## PROBLEM DESCRIPTION
Retype all the records below exactly as they are, with no image carried over.

Stored records:
* * *
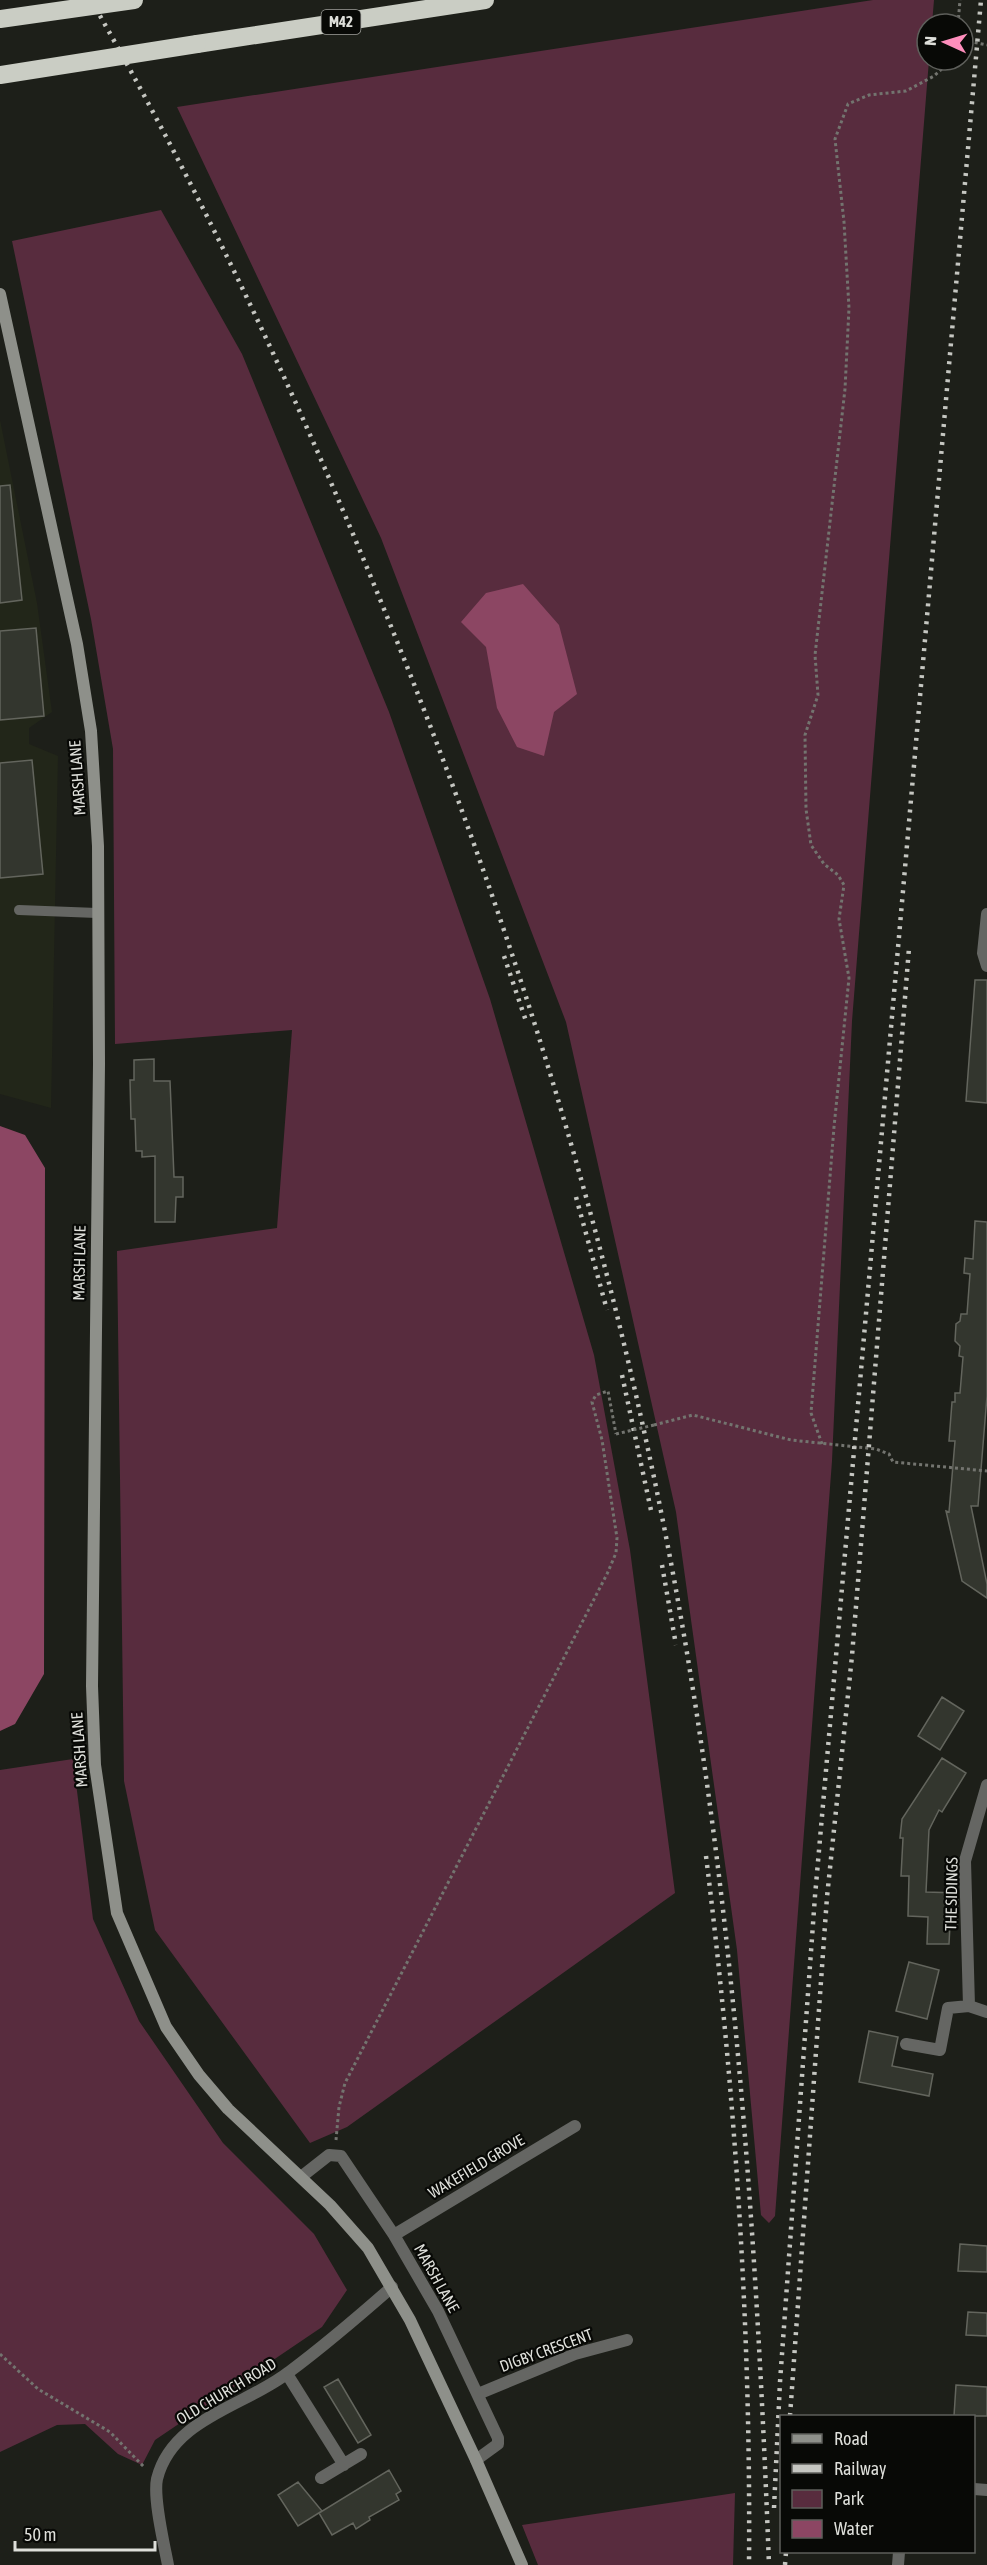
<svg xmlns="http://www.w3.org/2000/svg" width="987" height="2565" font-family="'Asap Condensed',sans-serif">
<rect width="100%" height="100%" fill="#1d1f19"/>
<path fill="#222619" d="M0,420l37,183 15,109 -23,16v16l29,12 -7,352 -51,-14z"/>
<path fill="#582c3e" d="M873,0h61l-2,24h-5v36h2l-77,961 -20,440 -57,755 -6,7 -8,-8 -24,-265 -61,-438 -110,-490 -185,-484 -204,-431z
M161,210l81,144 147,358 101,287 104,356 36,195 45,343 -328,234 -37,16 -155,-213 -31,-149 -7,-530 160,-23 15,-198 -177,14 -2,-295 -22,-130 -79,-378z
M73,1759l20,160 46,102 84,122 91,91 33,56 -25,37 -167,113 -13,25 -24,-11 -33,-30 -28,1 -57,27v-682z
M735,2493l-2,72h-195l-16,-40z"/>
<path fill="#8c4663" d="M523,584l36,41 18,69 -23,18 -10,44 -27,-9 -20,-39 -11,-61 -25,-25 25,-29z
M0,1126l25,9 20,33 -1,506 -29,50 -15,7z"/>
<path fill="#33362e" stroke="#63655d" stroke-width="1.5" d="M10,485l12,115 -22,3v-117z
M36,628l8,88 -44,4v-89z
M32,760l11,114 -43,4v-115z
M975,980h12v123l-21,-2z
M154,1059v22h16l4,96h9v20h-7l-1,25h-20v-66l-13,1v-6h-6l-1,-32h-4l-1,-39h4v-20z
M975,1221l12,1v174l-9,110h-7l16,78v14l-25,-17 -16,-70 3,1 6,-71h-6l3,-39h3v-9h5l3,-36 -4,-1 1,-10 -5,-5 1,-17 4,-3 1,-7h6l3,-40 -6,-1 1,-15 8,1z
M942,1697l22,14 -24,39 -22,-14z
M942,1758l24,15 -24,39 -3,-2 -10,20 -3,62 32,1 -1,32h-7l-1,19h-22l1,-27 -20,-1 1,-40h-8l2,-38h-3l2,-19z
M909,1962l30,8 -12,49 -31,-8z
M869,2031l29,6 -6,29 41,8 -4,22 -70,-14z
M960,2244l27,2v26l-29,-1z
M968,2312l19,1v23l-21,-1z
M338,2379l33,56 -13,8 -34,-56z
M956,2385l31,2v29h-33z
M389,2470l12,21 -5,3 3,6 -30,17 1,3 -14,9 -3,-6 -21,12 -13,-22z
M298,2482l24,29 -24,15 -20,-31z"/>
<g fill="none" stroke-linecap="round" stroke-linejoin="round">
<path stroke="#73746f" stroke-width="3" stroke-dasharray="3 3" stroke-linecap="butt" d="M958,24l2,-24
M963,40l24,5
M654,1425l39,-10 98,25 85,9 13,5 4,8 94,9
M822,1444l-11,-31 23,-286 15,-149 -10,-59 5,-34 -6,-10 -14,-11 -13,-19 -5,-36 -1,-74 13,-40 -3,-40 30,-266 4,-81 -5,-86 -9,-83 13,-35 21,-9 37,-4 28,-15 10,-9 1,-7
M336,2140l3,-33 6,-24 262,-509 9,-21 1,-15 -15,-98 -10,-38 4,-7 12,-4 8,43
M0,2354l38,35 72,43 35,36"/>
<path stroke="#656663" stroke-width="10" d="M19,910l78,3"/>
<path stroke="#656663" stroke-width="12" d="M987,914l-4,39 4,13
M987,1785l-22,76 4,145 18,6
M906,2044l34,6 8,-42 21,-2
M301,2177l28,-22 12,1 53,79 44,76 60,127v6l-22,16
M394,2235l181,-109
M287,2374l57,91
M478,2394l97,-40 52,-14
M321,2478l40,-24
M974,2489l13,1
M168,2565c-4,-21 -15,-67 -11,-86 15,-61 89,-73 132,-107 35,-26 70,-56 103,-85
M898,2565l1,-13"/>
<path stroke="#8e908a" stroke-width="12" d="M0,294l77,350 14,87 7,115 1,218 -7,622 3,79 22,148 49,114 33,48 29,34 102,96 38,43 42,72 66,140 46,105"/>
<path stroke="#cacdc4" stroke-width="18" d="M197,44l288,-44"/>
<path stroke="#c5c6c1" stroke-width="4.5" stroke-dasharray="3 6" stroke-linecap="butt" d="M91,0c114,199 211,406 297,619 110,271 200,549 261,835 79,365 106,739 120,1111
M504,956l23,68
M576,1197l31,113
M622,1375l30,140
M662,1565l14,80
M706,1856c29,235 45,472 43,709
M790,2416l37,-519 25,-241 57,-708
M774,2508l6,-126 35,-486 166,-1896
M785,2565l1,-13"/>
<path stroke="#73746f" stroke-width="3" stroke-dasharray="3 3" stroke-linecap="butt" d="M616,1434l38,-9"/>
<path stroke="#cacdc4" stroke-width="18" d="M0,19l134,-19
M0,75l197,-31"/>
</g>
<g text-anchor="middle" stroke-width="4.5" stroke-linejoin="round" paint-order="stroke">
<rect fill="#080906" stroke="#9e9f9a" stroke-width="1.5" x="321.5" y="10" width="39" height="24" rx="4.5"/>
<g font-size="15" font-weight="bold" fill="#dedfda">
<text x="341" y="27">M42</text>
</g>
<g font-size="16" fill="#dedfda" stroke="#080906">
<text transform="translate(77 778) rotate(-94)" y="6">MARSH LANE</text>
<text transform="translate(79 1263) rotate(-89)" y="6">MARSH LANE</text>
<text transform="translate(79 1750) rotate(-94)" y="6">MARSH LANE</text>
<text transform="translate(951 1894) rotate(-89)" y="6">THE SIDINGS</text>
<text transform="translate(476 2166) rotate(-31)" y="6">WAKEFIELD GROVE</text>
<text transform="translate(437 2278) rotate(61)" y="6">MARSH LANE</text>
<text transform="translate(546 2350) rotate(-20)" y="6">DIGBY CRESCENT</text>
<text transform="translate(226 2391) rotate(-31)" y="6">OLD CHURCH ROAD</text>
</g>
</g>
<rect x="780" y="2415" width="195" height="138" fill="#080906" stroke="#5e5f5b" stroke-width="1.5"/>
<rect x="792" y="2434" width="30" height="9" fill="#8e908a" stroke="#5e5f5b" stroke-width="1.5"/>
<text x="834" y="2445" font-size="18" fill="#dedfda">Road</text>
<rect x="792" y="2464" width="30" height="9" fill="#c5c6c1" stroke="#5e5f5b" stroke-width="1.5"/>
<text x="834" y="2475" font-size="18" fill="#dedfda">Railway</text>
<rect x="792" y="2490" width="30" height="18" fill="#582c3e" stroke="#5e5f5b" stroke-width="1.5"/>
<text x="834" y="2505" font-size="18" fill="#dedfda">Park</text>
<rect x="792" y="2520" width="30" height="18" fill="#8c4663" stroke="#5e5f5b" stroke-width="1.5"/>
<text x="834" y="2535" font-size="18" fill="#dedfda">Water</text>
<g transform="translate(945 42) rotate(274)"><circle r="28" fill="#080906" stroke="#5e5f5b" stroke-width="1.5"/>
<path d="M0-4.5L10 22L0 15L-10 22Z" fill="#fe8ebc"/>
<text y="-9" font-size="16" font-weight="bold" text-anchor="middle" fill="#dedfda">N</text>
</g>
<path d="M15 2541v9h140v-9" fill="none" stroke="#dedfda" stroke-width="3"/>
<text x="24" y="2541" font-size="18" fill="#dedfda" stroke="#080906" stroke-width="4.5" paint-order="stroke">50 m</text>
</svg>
* * *
## FINISHED EXERCISE
<svg xmlns="http://www.w3.org/2000/svg" width="987" height="2565" font-family="'Asap Condensed',sans-serif">
<rect width="100%" height="100%" fill="#1d1f19"/>
<path fill="#222619" d="M0,420l37,183 15,109 -23,16v16l29,12 -7,352 -51,-14z"/>
<path fill="#582c3e" d="M873,0h61l-2,24h-5v36h2l-77,961 -20,440 -57,755 -6,7 -8,-8 -24,-265 -61,-438 -110,-490 -185,-484 -204,-431z
M161,210l81,144 147,358 101,287 104,356 36,195 45,343 -328,234 -37,16 -155,-213 -31,-149 -7,-530 160,-23 15,-198 -177,14 -2,-295 -22,-130 -79,-378z
M73,1759l20,160 46,102 84,122 91,91 33,56 -25,37 -167,113 -13,25 -24,-11 -33,-30 -28,1 -57,27v-682z
M735,2493l-2,72h-195l-16,-40z"/>
<path fill="#8c4663" d="M523,584l36,41 18,69 -23,18 -10,44 -27,-9 -20,-39 -11,-61 -25,-25 25,-29z
M0,1126l25,9 20,33 -1,506 -29,50 -15,7z"/>
<path fill="#33362e" stroke="#63655d" stroke-width="1.5" d="M10,485l12,115 -22,3v-117z
M36,628l8,88 -44,4v-89z
M32,760l11,114 -43,4v-115z
M975,980h12v123l-21,-2z
M154,1059v22h16l4,96h9v20h-7l-1,25h-20v-66l-13,1v-6h-6l-1,-32h-4l-1,-39h4v-20z
M975,1221l12,1v174l-9,110h-7l16,78v14l-25,-17 -16,-70 3,1 6,-71h-6l3,-39h3v-9h5l3,-36 -4,-1 1,-10 -5,-5 1,-17 4,-3 1,-7h6l3,-40 -6,-1 1,-15 8,1z
M942,1697l22,14 -24,39 -22,-14z
M942,1758l24,15 -24,39 -3,-2 -10,20 -3,62 32,1 -1,32h-7l-1,19h-22l1,-27 -20,-1 1,-40h-8l2,-38h-3l2,-19z
M909,1962l30,8 -12,49 -31,-8z
M869,2031l29,6 -6,29 41,8 -4,22 -70,-14z
M960,2244l27,2v26l-29,-1z
M968,2312l19,1v23l-21,-1z
M338,2379l33,56 -13,8 -34,-56z
M956,2385l31,2v29h-33z
M389,2470l12,21 -5,3 3,6 -30,17 1,3 -14,9 -3,-6 -21,12 -13,-22z
M298,2482l24,29 -24,15 -20,-31z"/>
<g fill="none" stroke-linecap="round" stroke-linejoin="round">
<path stroke="#73746f" stroke-width="3" stroke-dasharray="3 3" stroke-linecap="butt" d="M958,24l2,-24
M963,40l24,5
M654,1425l39,-10 98,25 85,9 13,5 4,8 94,9
M822,1444l-11,-31 23,-286 15,-149 -10,-59 5,-34 -6,-10 -14,-11 -13,-19 -5,-36 -1,-74 13,-40 -3,-40 30,-266 4,-81 -5,-86 -9,-83 13,-35 21,-9 37,-4 28,-15 10,-9 1,-7
M336,2140l3,-33 6,-24 262,-509 9,-21 1,-15 -15,-98 -10,-38 4,-7 12,-4 8,43
M0,2354l38,35 72,43 35,36"/>
<path stroke="#656663" stroke-width="10" d="M19,910l78,3"/>
<path stroke="#656663" stroke-width="12" d="M987,914l-4,39 4,13
M987,1785l-22,76 4,145 18,6
M906,2044l34,6 8,-42 21,-2
M301,2177l28,-22 12,1 53,79 44,76 60,127v6l-22,16
M394,2235l181,-109
M287,2374l57,91
M478,2394l97,-40 52,-14
M321,2478l40,-24
M974,2489l13,1
M168,2565c-4,-21 -15,-67 -11,-86 15,-61 89,-73 132,-107 35,-26 70,-56 103,-85
M898,2565l1,-13"/>
<path stroke="#8e908a" stroke-width="12" d="M0,294l77,350 14,87 7,115 1,218 -7,622 3,79 22,148 49,114 33,48 29,34 102,96 38,43 42,72 66,140 46,105"/>
<path stroke="#cacdc4" stroke-width="18" d="M197,44l288,-44"/>
<path stroke="#c5c6c1" stroke-width="4.5" stroke-dasharray="3 6" stroke-linecap="butt" d="M91,0c114,199 211,406 297,619 110,271 200,549 261,835 79,365 106,739 120,1111
M504,956l23,68
M576,1197l31,113
M622,1375l30,140
M662,1565l14,80
M706,1856c29,235 45,472 43,709
M790,2416l37,-519 25,-241 57,-708
M774,2508l6,-126 35,-486 166,-1896
M785,2565l1,-13"/>
<path stroke="#73746f" stroke-width="3" stroke-dasharray="3 3" stroke-linecap="butt" d="M616,1434l38,-9"/>
<path stroke="#cacdc4" stroke-width="18" d="M0,19l134,-19
M0,75l197,-31"/>
</g>
<g text-anchor="middle" stroke-width="4.5" stroke-linejoin="round" paint-order="stroke">
<rect fill="#080906" stroke="#9e9f9a" stroke-width="1.5" x="321.5" y="10" width="39" height="24" rx="4.5"/>
<g font-size="15" font-weight="bold" fill="#dedfda">
<text x="341" y="27">M42</text>
</g>
<g font-size="16" fill="#dedfda" stroke="#080906">
<text transform="translate(77 778) rotate(-94)" y="6">MARSH LANE</text>
<text transform="translate(79 1263) rotate(-89)" y="6">MARSH LANE</text>
<text transform="translate(79 1750) rotate(-94)" y="6">MARSH LANE</text>
<text transform="translate(951 1894) rotate(-89)" y="6">THE SIDINGS</text>
<text transform="translate(476 2166) rotate(-31)" y="6">WAKEFIELD GROVE</text>
<text transform="translate(437 2278) rotate(61)" y="6">MARSH LANE</text>
<text transform="translate(546 2350) rotate(-20)" y="6">DIGBY CRESCENT</text>
<text transform="translate(226 2391) rotate(-31)" y="6">OLD CHURCH ROAD</text>
</g>
</g>
<rect x="780" y="2415" width="195" height="138" fill="#080906" stroke="#5e5f5b" stroke-width="1.5"/>
<rect x="792" y="2434" width="30" height="9" fill="#8e908a" stroke="#5e5f5b" stroke-width="1.5"/>
<text x="834" y="2445" font-size="18" fill="#dedfda">Road</text>
<rect x="792" y="2464" width="30" height="9" fill="#c5c6c1" stroke="#5e5f5b" stroke-width="1.5"/>
<text x="834" y="2475" font-size="18" fill="#dedfda">Railway</text>
<rect x="792" y="2490" width="30" height="18" fill="#582c3e" stroke="#5e5f5b" stroke-width="1.5"/>
<text x="834" y="2505" font-size="18" fill="#dedfda">Park</text>
<rect x="792" y="2520" width="30" height="18" fill="#8c4663" stroke="#5e5f5b" stroke-width="1.5"/>
<text x="834" y="2535" font-size="18" fill="#dedfda">Water</text>
<g transform="translate(945 42) rotate(274)"><circle r="28" fill="#080906" stroke="#5e5f5b" stroke-width="1.5"/>
<path d="M0-4.5L10 22L0 15L-10 22Z" fill="#fe8ebc"/>
<text y="-9" font-size="16" font-weight="bold" text-anchor="middle" fill="#dedfda">N</text>
</g>
<path d="M15 2541v9h140v-9" fill="none" stroke="#dedfda" stroke-width="3"/>
<text x="24" y="2541" font-size="18" fill="#dedfda" stroke="#080906" stroke-width="4.5" paint-order="stroke">50 m</text>
</svg>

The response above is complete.